E invece… ecco Valeri, ecco la grinta di un Pocho che ora sembra davvero un leader sorridente di una squadra comunque rodata e arcigna, che permettono ai partenopei di restare in scia di una Lazio ancora vincente nel derby (che si sbarazza di una Roma in caduta libera) e di un Udinese che pare avere smarrito la via del gol, più di quanto l’assenza momentanea di Di Natale avesse lasciato presagire. 43 punti, solo 5 dalla Lazio e 8 dalla Juventus, finalmente rientrata nei propri ranghi. Oggi vedo il Napoli come la squadra più accreditata per il terzo posto, avendo dalla sua una consolidata base di gioco e di giocatori chiave.

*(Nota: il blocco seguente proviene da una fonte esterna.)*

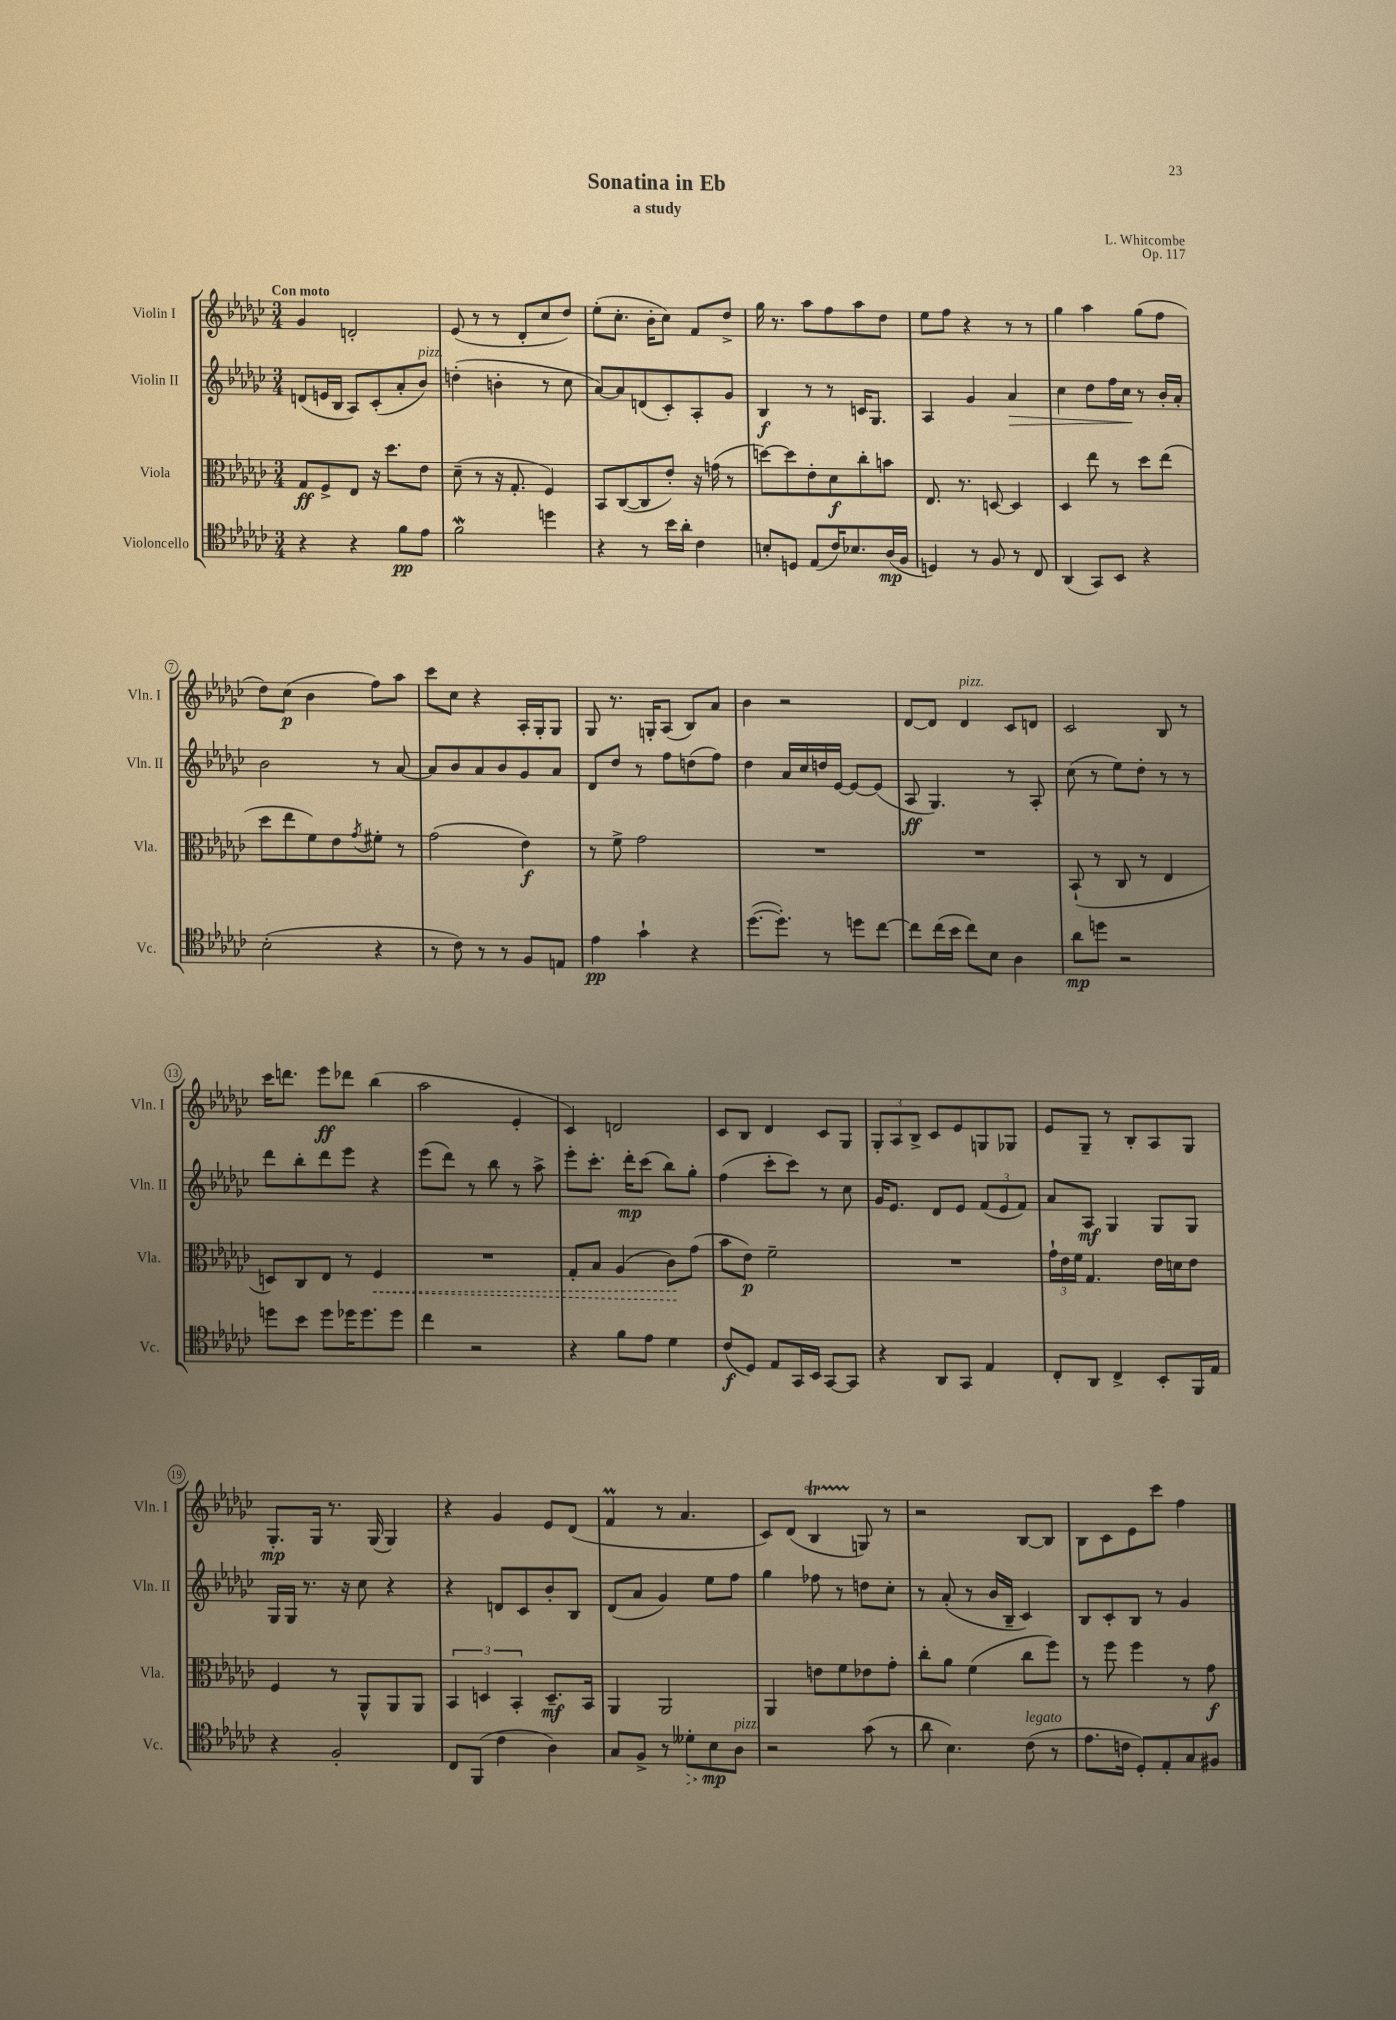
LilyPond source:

\header { title = "Sonatina in Eb" composer = "L. Whitcombe" subtitle = "a study" opus = "Op. 117" }
<<
\new StaffGroup <<
\new Staff = "s0" \with { instrumentName = "Violin I" shortInstrumentName = "Vln. I" } {
    \clef treble \key ges \major \numericTimeSignature \time 3/4 \tempo "Con moto"
    ges'4 d'2-. |
    ees'8( r8 r8 des'8-. ces''8 des''8) |
    ees''8-.( ces''8.-. bes'16-. ces''8) f'8 des''8-> |
    ges''16 r8. aes''8 f''8 aes''8 des''8 |
    ees''8 f''8 r4 r8 r8 |
    ges''4 aes''4 ges''8( f''8 |
    des''8) ces''8\p( bes'4 f''8) aes''8 |
    ces'''8 ces''8 r4 aes16-. ges16-. ges8 |
    ges8 r8. g16-. aes8( bes8) aes'8 |
    bes'4 r2 |
    des'8~ des'8 des'4^\markup { \italic "pizz." } ces'8 d'8 |
    ces'2 bes8 r8 |
    ces'''16 d'''8. ees'''8\ff des'''8 bes''4( |
    aes''2 ees'4-. |
    ces'4) d'2 |
    ces'8 bes8 des'4 ces'8 ges8 |
    \tuplet 3/2 { ges8-. aes8 bes8-> } ces'8 ees'8 g8 ges8 |
    ees'8 ges8-- r8 bes8-. aes8 ges8 |
    ges8.-.\mp ges16 r8. ges16( ges4) |
    r4 ges'4 ees'8 des'8( |
    f'4\prall r8 aes'4. |
    ces'8) des'8( bes4\startTrillSpan g8\stopTrillSpan) r8 |
    r2 bes8~ bes8 |
    bes8 ces'8 ees'8 ces'''8 f''4 \bar "|." |
}
\new Staff = "s1" \with { instrumentName = "Violin II" shortInstrumentName = "Vln. II" } {
    \clef treble \key ges \major \numericTimeSignature \time 3/4
    d'8( e'16 bes16 aes8) ces'8-.( aes'8-. bes'8^\markup { \italic "pizz." }) |
    d''4-.( b'4-. r8 ces''8 |
    aes'8~) aes'8 d'8( ces'8-.) aes8-. ges'8 |
    bes4\f r8 r8 c'16 ges8. |
    aes4 ges'4 aes'4\> |
    ces''4 des''8 f''16 ces''16\! r8 bes'16-. aes'16-. |
    bes'2 r8 aes'8~ |
    aes'8 bes'8 aes'8 bes'8 ges'8 aes'8 |
    des'8 des''8 r8 f''8 d''8( f''8) |
    des''4 aes'16 ces''16 d''16 ees'16~ ees'8~ ees'8( |
    aes8\ff ges4.) r8 aes8-. |
    ces''8( r8 ees''8) des''8-. r8 r8 |
    des'''8 bes''8-. des'''8 ees'''8 r4 |
    ees'''8( des'''8) r8 bes''8 r8 aes''8-> |
    ees'''8-. ces'''8.-. des'''16-.\mp ces'''8( bes''8) ges''8-. |
    f''4( ces'''8-. ces'''8) r8 ces''8 |
    ges'16 ees'8. des'8 ees'8 \tuplet 3/2 { f'8( ees'8 f'8) } |
    aes'8 aes8\mf ges4 ges8 ges8 |
    ges16 ges16 r8. r16 ces''8 r4 |
    r4 d'8 ces'8 bes'8-. bes8 |
    des'8( aes'8 ges'4) ees''8 f''8 |
    ges''4 fes''8 r8 d''8 ces''8-. |
    r8 aes'8-.( r8 bes'16 bes16-- ces'4) |
    bes8 ces'8-. bes8 r8 ges'4 \bar "|." |
}
\new Staff = "s2" \with { instrumentName = "Viola" shortInstrumentName = "Vla." } {
    \clef alto \key ges \major \numericTimeSignature \time 3/4
    ges8\ff f8-> ees8 r16 des''8. ees'8 |
    des'8--( r8 r16 ges8.-. f4) |
    bes,8 ces8~( ces8 ees'8-.) r16 g'16( r8 |
    d''8~) d''8 ees'8-. des'8\f ces''8-. b'8 |
    ees8. r8. d8~ d4 |
    des4 ees''8 r8 des''8 ees''8( |
    des''8 ees''8 f'8) ees'8 \acciaccatura { ges'8 } fis'8-. r8 |
    ges'2( ees'4\f) |
    r8 f'8-> ges'2 |
    R2. |
    R2. |
    bes,8-!( r8 ces8 r8 ees4 |
    d8) ces8 ees8 r8 \once \override Hairpin.style = #'dashed-line f4\< |
    R2. |
    ges8-. bes8 aes4( ces'8\!) ges'8( |
    bes'8 ees'8\p) f'2-- |
    R2. |
    \tuplet 3/2 { ges'16-! ees'16 f'16 } ges4. ees'16 d'16 ees'8 |
    f4 r8 aes,8-^ aes,8 aes,8 |
    \tuplet 3/2 { bes,4 d4 bes,4-. } d8.--\mf bes,16 |
    aes,4 aes,2 |
    aes,4 e'8 f'8 ees'8 ges'8-. |
    ces''8-. aes'8 f'4( ces''8 f''8) |
    r8 f''8 f''4 r8 ges'8\f \bar "|." |
}
\new Staff = "s3" \with { instrumentName = "Violoncello" shortInstrumentName = "Vc." } {
    \clef tenor \key ges \major \numericTimeSignature \time 3/4
    r4 r4 f'8\pp ees'8 |
    f'2\mordent d''4 |
    r4 r8 bes'16 aes'16-. ces'4 |
    b8-. d8 ees8( ces'16) bes8. aes16\mp( f16 |
    d4) r8 f8 r8 ces8 |
    aes,4( ges,8) bes,8 r4 |
    bes2-.( r4 |
    r8 ces'8) r8 r8 f8 e8 |
    ees'4\pp ges'4-! r4 |
    des''8.~( des''8.-.) r8 d''8 ces''8~ |
    ces''8 ces''16( bes'16 ces''8) bes8 aes4 |
    aes'8\mp d''8 r2 |
    d''8 bes'8 d''8 des''16 des''8. des''8 |
    ces''4 r2 |
    r4 f'8 ees'8 des'4 |
    ces'8\f( des8) ees8 ges,16 bes,16 ges,8~ ges,8 |
    r4 aes,8 ges,8 ees4 |
    ces8-. aes,8 ces4-> bes,8-. f,16 ees16 |
    r4 f2-. |
    ces8 f,8( ces'4 aes4) |
    ges8 f8-> r8 \once \override Hairpin.style = #'dashed-line deses'8-.\> bes8\mp\! aes8^\markup { \italic "pizz." } |
    r2 ges'8( r8 |
    aes'8 bes4.) ces'8^\markup { \italic "legato" }( r8 |
    ees'8. c'16 des8-.) ees8-. ges8 fis8 \bar "|." |
}
>>
>>
\layout { \context { \Score \override BarNumber.stencil = #(make-stencil-circler 0.1 0.3 ly:text-interface::print) } }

Giocatori che però, gioco forza, si ritroveranno Venerdì a sfidare non solo il Cagliari, ma anche loro stessi, con più di un pensiero allo Stamford Bridge, per provare a fare la storia, ad inventarla quasi.
La partita di Londra è fondamentale e sarà un crocevia che deciderà, a mio dire, anche gran parte delle mosse di mercato estivo. Perché un Napoli che diventa ancora più conscio di potersela giocare fino agli ultimi livelli pure in Champion’s League, è squadra che non ha bisogno di elemosinare “amori per la maglia” o promesse spettacolari, per mantenere i suoi campioni. Tra i quali c’è Ezequiel Lavezzi di Villa Galvez. Uno che sforna dribbling poetici pure quando l’ultima delle preoccupazioni della squadra è quella di incantare. Uno che ora sembra caricarsi l’intera squadra sulle spalle senza avvertirne il peso. Uno che segna e fa facce incredibilmente decise.

Lavezzi, uno a cui è meglio non ricordare che i conti si pagano; ma come si dice qui a Napoli: pe’ pava’ e  muri’ ce sta semp’ tiempo.”